PERINTAH TUGAS
Tulis ulang baris-baris pada semua entri di bawah ini, dengan mengganti nama label "common name" menjadi "vernacular name" dan membiarkan bagian lainnya tetap sama. Jangan sertakan gambar dalam jawaban.

DAFTAR ENTRI
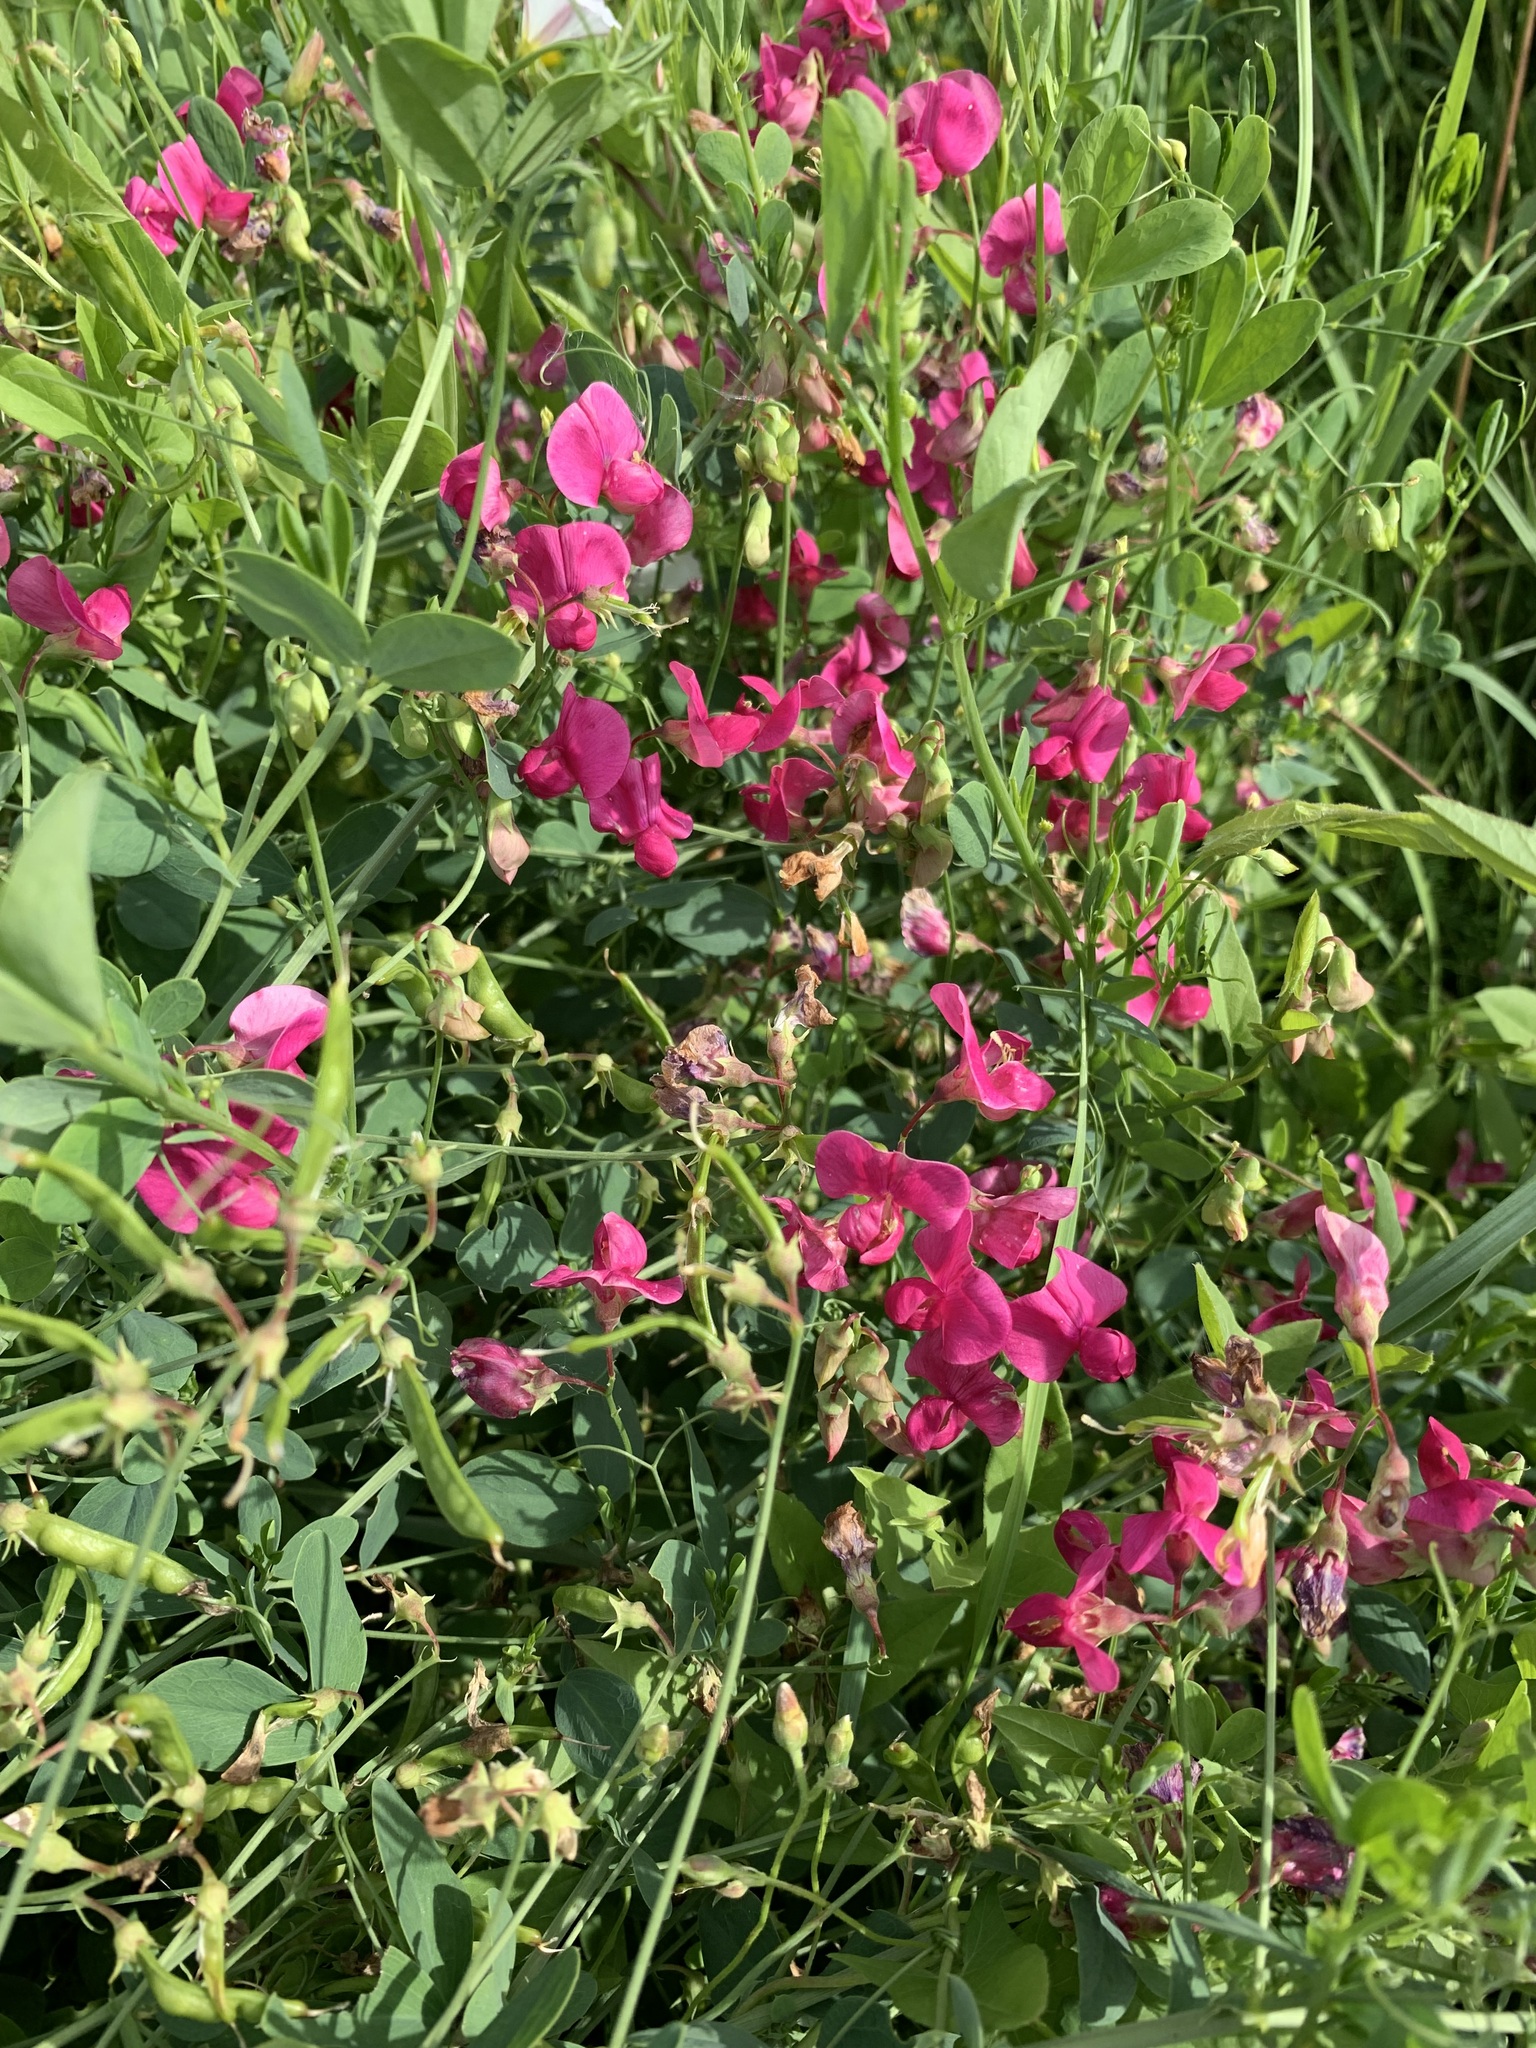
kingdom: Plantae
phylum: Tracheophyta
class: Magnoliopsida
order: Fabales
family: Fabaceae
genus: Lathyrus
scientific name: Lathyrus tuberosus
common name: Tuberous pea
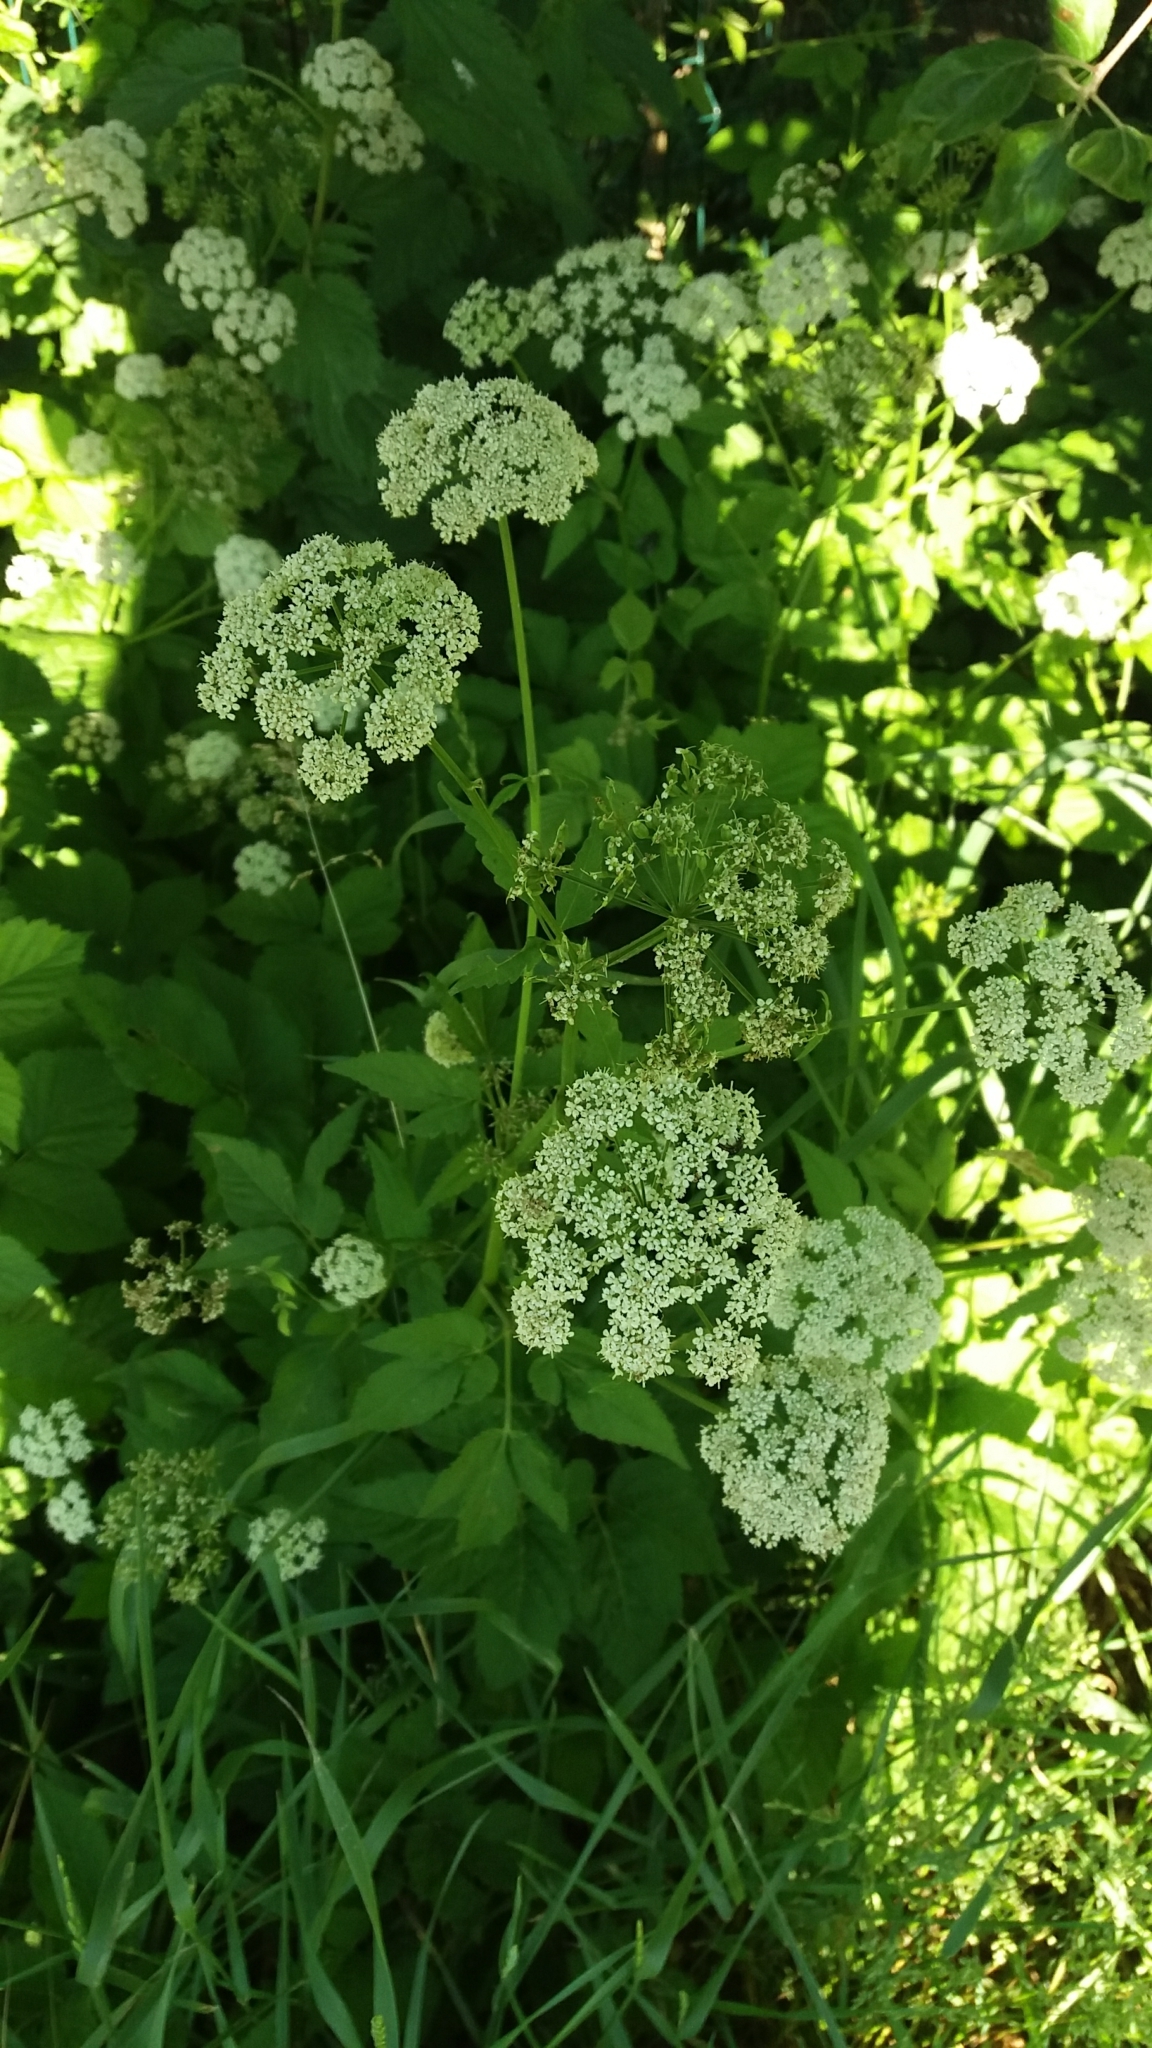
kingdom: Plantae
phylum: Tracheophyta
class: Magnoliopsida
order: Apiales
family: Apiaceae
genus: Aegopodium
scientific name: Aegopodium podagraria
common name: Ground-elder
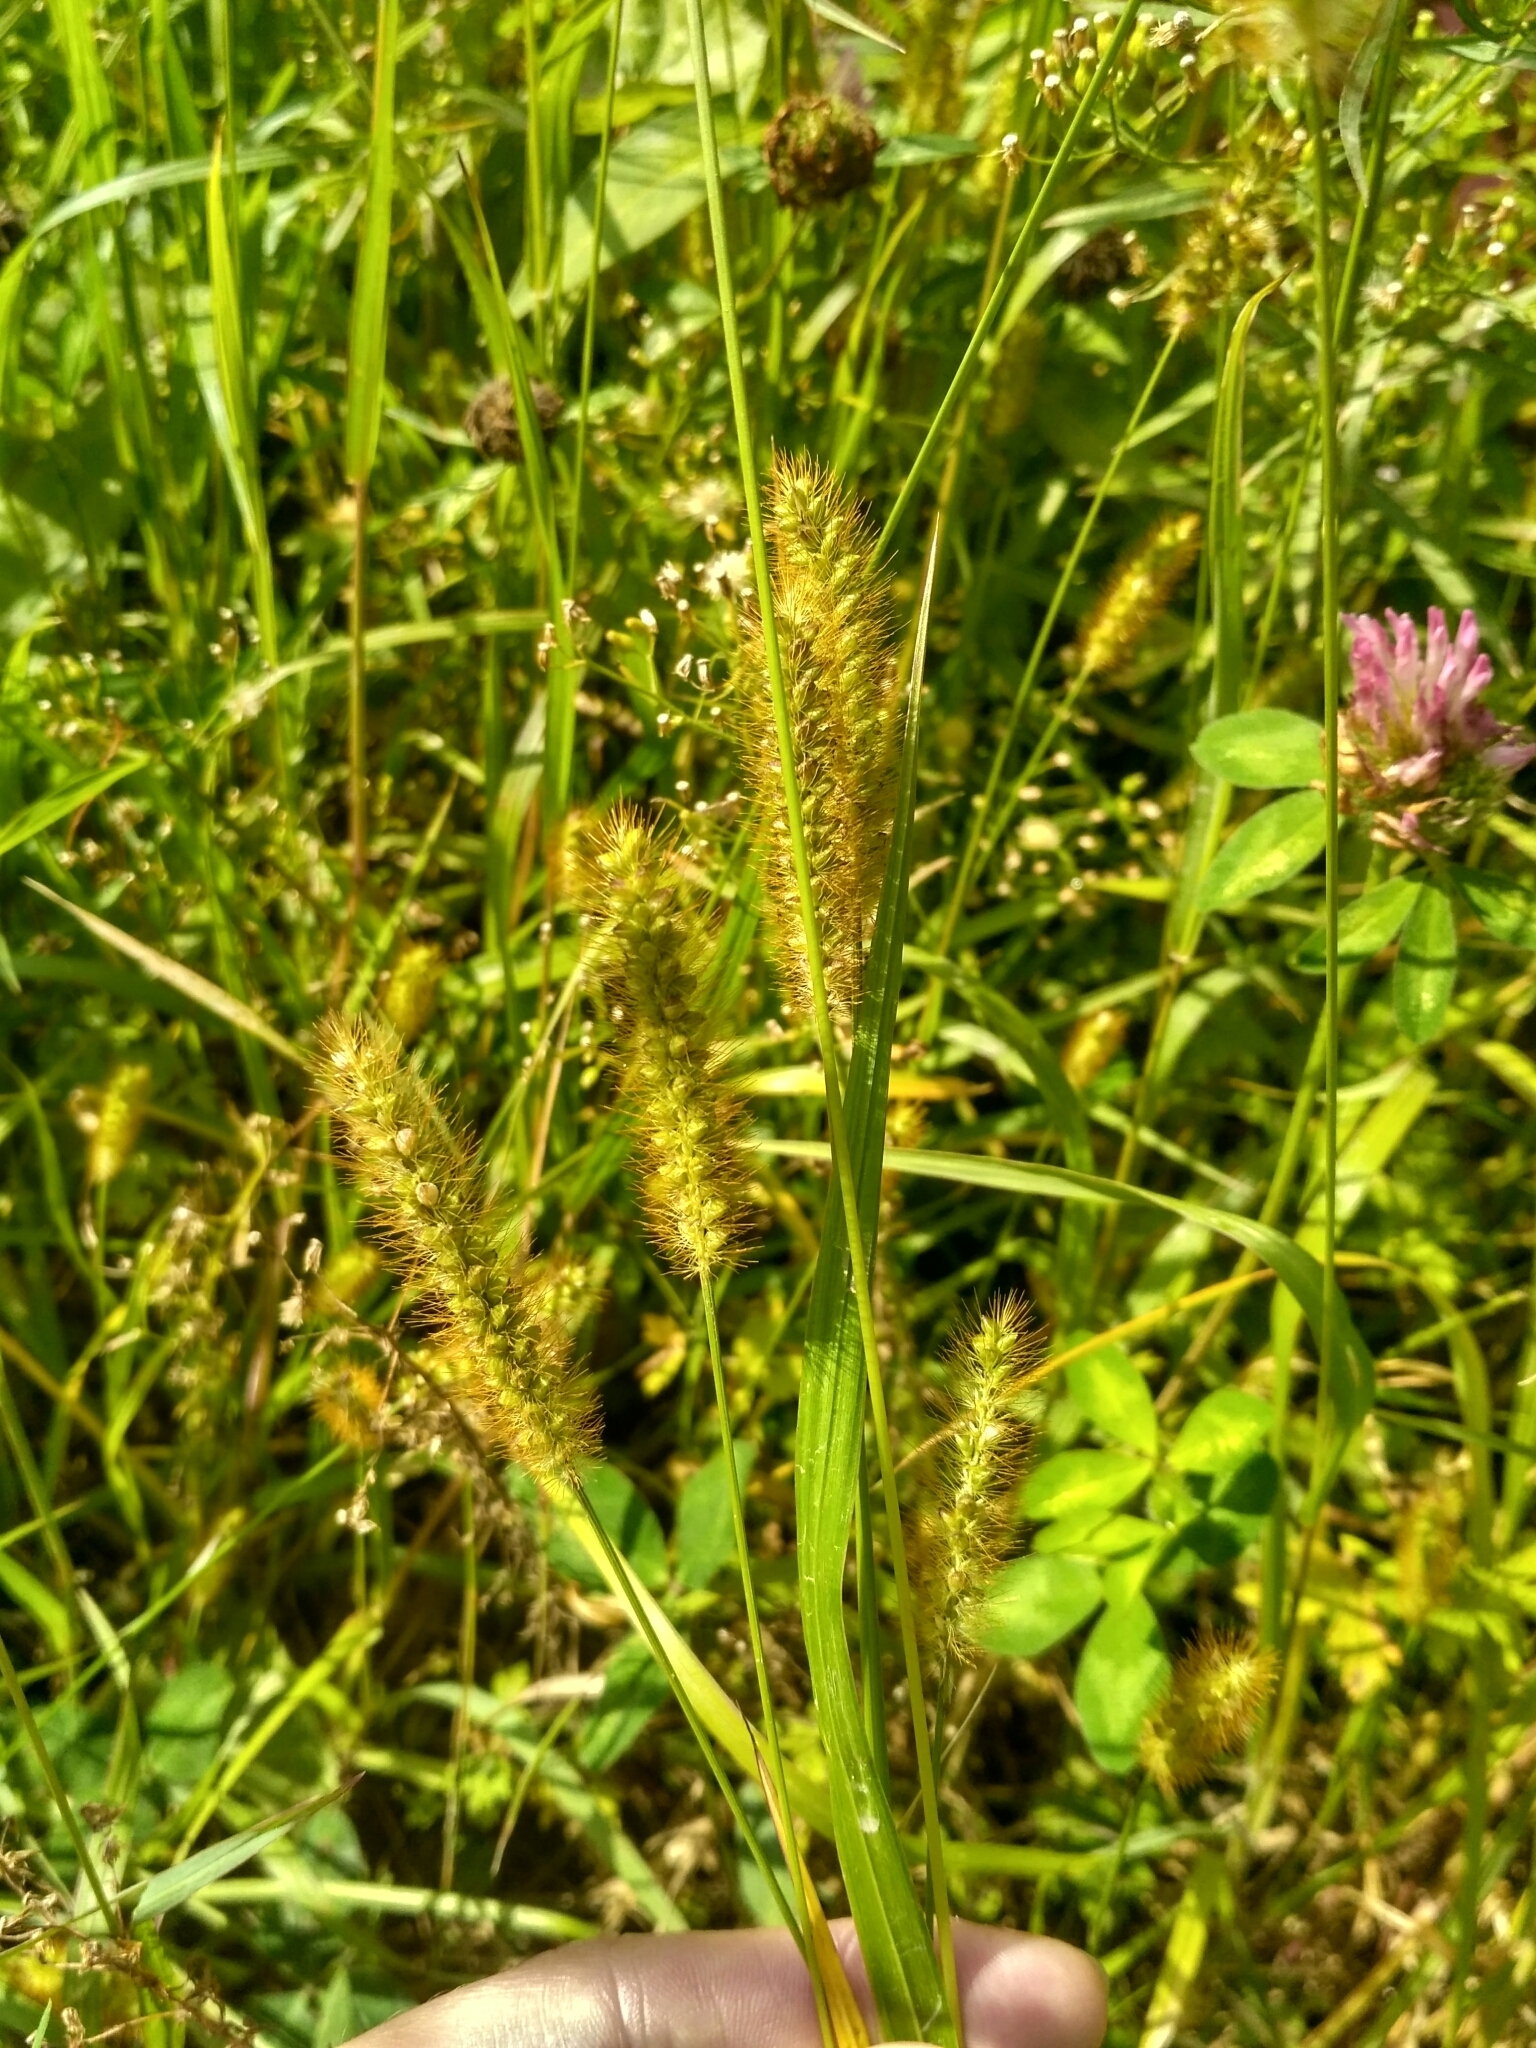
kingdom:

JAWABAN TERTULIS
kingdom: Plantae
phylum: Tracheophyta
class: Magnoliopsida
order: Fabales
family: Fabaceae
genus: Lathyrus
scientific name: Lathyrus tuberosus
vernacular name: Tuberous pea
kingdom: Plantae
phylum: Tracheophyta
class: Magnoliopsida
order: Apiales
family: Apiaceae
genus: Aegopodium
scientific name: Aegopodium podagraria
vernacular name: Ground-elder
kingdom:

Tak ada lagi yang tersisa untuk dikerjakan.